* What is required
In the records below, turn everything from the line containing "name author: Nees" down to the line containing "type status: Type Material", both included, into a Markdown table with the columns No. and Entry. Number each line and leave out any blank lines.

Start Records shown

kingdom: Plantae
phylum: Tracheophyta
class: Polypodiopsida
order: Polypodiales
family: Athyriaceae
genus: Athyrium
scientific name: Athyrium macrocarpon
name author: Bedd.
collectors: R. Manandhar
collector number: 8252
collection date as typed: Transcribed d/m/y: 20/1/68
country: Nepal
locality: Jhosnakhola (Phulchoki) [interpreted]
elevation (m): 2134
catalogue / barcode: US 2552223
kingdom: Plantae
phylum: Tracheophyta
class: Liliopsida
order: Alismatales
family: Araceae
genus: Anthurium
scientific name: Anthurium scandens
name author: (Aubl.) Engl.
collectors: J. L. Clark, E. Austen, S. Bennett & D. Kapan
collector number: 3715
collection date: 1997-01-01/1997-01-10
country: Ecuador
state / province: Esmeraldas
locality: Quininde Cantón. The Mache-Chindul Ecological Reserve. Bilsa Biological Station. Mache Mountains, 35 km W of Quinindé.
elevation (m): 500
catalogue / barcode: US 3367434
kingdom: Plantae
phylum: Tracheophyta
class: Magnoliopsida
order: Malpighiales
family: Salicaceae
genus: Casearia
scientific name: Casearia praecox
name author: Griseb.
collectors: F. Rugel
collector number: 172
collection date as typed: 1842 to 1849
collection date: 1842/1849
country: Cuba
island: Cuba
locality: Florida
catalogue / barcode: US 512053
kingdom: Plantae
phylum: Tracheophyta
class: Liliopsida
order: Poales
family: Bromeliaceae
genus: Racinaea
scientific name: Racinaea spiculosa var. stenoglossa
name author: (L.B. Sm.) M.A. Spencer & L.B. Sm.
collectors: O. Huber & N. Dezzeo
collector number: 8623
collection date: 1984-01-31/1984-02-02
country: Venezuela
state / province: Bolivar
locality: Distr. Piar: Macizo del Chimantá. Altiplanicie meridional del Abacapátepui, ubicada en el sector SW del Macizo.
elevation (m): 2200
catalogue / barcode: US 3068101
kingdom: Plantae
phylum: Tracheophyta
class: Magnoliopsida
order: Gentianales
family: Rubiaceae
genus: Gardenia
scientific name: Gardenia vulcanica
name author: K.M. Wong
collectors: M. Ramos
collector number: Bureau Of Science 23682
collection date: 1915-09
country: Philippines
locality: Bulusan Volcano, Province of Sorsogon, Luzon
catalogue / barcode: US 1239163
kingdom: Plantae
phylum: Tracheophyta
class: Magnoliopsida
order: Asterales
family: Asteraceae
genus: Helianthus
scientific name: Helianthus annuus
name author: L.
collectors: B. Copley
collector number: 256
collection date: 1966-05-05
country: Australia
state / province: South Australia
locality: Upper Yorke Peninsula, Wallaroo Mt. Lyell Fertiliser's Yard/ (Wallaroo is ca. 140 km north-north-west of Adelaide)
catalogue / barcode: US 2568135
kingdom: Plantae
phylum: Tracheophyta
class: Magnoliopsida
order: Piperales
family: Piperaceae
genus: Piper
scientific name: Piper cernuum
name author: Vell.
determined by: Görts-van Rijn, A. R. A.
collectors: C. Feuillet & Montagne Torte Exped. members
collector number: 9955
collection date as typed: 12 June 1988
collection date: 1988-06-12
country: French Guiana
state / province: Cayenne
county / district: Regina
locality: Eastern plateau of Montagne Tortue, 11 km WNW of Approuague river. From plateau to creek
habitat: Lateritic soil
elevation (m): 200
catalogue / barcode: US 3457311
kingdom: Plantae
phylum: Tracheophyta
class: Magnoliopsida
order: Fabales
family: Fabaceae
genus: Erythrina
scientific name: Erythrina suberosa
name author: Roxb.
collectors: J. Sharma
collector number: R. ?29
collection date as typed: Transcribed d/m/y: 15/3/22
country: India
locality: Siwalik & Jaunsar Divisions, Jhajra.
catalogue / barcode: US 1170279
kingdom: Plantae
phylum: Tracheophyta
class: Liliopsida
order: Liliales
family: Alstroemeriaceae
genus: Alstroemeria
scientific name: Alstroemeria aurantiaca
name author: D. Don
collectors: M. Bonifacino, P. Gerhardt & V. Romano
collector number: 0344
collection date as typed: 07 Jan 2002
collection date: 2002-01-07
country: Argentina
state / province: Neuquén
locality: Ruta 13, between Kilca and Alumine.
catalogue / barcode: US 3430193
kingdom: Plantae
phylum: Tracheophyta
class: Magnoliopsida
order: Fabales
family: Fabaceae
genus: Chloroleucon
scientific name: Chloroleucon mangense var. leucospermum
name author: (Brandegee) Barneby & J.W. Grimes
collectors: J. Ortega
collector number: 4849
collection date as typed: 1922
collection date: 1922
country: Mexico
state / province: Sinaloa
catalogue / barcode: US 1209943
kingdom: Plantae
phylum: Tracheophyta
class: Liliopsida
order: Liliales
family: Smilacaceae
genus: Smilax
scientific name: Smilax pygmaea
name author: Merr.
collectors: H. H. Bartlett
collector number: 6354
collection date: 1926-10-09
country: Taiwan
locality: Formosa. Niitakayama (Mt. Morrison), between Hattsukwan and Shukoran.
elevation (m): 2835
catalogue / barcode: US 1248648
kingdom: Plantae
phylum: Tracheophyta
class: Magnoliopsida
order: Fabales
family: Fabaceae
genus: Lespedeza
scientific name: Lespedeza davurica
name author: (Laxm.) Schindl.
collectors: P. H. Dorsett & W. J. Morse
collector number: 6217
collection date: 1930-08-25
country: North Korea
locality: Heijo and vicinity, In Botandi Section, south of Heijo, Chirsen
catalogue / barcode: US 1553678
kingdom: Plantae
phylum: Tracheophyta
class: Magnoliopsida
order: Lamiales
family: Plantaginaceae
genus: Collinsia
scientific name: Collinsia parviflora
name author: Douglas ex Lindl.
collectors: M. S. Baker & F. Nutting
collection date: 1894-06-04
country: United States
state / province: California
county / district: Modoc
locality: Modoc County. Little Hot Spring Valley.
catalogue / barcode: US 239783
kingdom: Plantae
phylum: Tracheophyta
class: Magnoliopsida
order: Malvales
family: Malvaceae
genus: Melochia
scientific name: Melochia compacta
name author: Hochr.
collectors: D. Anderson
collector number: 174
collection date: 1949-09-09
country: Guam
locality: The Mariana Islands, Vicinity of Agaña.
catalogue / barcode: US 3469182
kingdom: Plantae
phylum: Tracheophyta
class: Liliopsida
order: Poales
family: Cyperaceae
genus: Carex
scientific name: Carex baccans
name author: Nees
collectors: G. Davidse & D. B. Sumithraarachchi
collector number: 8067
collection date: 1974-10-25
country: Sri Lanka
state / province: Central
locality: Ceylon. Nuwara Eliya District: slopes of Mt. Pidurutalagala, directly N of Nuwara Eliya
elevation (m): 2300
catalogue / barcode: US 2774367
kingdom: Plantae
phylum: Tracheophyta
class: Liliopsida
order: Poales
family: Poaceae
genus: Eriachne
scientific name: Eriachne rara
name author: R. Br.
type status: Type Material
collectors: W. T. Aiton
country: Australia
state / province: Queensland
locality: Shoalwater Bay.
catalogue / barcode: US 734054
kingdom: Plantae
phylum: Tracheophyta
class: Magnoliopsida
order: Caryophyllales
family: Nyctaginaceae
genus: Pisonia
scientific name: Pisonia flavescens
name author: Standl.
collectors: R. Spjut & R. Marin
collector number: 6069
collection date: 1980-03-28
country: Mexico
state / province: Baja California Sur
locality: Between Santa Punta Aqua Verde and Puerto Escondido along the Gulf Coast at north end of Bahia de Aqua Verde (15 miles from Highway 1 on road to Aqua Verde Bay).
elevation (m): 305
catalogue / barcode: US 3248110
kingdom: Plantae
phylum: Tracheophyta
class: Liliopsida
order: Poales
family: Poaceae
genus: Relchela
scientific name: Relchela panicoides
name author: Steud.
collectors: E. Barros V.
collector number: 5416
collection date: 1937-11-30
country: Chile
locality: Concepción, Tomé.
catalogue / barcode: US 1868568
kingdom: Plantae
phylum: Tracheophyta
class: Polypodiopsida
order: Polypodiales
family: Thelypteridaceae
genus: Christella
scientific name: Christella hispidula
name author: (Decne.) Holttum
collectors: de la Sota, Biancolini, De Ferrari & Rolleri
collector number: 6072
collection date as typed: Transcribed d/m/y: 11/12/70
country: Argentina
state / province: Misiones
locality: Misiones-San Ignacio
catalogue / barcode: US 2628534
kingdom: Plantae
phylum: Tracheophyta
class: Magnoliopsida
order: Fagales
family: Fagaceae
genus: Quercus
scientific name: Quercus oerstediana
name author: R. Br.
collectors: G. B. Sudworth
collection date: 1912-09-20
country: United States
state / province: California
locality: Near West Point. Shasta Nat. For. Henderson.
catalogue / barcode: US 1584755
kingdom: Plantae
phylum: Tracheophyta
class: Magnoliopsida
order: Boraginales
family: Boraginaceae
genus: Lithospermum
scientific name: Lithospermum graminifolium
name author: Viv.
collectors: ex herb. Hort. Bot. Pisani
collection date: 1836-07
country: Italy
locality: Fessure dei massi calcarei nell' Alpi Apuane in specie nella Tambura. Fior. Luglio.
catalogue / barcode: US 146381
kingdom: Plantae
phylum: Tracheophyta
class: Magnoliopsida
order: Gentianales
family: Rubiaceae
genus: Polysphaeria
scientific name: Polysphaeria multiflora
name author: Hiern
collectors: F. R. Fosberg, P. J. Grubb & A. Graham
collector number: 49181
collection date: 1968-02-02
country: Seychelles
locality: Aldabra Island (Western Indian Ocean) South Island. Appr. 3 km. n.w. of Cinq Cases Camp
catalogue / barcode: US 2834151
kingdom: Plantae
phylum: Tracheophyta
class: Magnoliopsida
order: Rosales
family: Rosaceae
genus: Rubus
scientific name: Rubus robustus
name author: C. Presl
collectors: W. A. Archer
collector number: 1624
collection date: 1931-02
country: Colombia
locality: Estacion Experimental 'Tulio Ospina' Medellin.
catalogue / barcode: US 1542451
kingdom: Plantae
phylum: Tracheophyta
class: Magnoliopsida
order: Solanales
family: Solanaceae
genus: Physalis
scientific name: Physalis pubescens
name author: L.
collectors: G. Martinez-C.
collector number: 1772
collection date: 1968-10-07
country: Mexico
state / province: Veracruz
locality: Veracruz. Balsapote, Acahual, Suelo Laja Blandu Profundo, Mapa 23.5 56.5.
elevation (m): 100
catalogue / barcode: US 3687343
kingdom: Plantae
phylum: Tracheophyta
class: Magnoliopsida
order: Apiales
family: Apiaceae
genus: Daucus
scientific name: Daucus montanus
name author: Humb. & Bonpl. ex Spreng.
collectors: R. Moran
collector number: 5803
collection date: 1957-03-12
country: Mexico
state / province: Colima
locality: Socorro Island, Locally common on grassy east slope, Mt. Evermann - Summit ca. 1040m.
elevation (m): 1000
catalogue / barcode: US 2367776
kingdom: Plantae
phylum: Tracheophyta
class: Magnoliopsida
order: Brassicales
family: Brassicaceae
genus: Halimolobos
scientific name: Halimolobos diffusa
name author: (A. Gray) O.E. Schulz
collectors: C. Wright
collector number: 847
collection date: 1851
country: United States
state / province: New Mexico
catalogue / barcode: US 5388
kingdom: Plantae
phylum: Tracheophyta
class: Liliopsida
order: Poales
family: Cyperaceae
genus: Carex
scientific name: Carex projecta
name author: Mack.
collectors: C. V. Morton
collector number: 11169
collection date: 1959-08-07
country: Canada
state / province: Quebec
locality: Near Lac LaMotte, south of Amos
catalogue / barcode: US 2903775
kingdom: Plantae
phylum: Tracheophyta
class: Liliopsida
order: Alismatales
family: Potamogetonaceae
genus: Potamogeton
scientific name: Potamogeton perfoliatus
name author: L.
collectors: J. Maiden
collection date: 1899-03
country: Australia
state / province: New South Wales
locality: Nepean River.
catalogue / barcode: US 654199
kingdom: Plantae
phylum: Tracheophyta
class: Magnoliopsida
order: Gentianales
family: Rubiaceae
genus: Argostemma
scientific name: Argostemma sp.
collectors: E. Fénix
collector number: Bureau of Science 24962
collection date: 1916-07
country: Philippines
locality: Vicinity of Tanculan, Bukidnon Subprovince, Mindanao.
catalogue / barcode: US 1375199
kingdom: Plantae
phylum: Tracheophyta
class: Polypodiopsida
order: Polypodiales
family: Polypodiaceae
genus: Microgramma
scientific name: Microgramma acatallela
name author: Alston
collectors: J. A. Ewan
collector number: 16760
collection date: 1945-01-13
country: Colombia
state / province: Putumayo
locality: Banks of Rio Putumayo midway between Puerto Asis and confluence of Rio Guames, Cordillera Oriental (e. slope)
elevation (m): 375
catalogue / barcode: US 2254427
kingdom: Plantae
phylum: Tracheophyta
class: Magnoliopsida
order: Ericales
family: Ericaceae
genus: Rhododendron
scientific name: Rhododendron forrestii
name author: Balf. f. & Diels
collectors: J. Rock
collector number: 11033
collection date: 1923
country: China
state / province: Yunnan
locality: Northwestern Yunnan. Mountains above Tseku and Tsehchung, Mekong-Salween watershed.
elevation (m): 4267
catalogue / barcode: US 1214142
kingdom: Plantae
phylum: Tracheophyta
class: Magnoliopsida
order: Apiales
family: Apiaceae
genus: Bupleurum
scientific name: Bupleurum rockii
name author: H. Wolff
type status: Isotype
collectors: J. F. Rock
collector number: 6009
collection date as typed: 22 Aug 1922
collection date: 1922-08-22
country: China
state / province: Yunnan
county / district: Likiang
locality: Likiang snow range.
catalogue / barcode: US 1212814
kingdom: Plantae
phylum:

End Records shown

* Response
| No. | Entry |
|---|---|
| 1 | name author: Nees |
| 2 | collectors: G. Davidse & D. B. Sumithraarachchi |
| 3 | collector number: 8067 |
| 4 | collection date: 1974-10-25 |
| 5 | country: Sri Lanka |
| 6 | state / province: Central |
| 7 | locality: Ceylon. Nuwara Eliya District: slopes of Mt. Pidurutalagala, directly N of Nuwara Eliya |
| 8 | elevation (m): 2300 |
| 9 | catalogue / barcode: US 2774367 |
| 10 | kingdom: Plantae |
| 11 | phylum: Tracheophyta |
| 12 | class: Liliopsida |
| 13 | order: Poales |
| 14 | family: Poaceae |
| 15 | genus: Eriachne |
| 16 | scientific name: Eriachne rara |
| 17 | name author: R. Br. |
| 18 | type status: Type Material |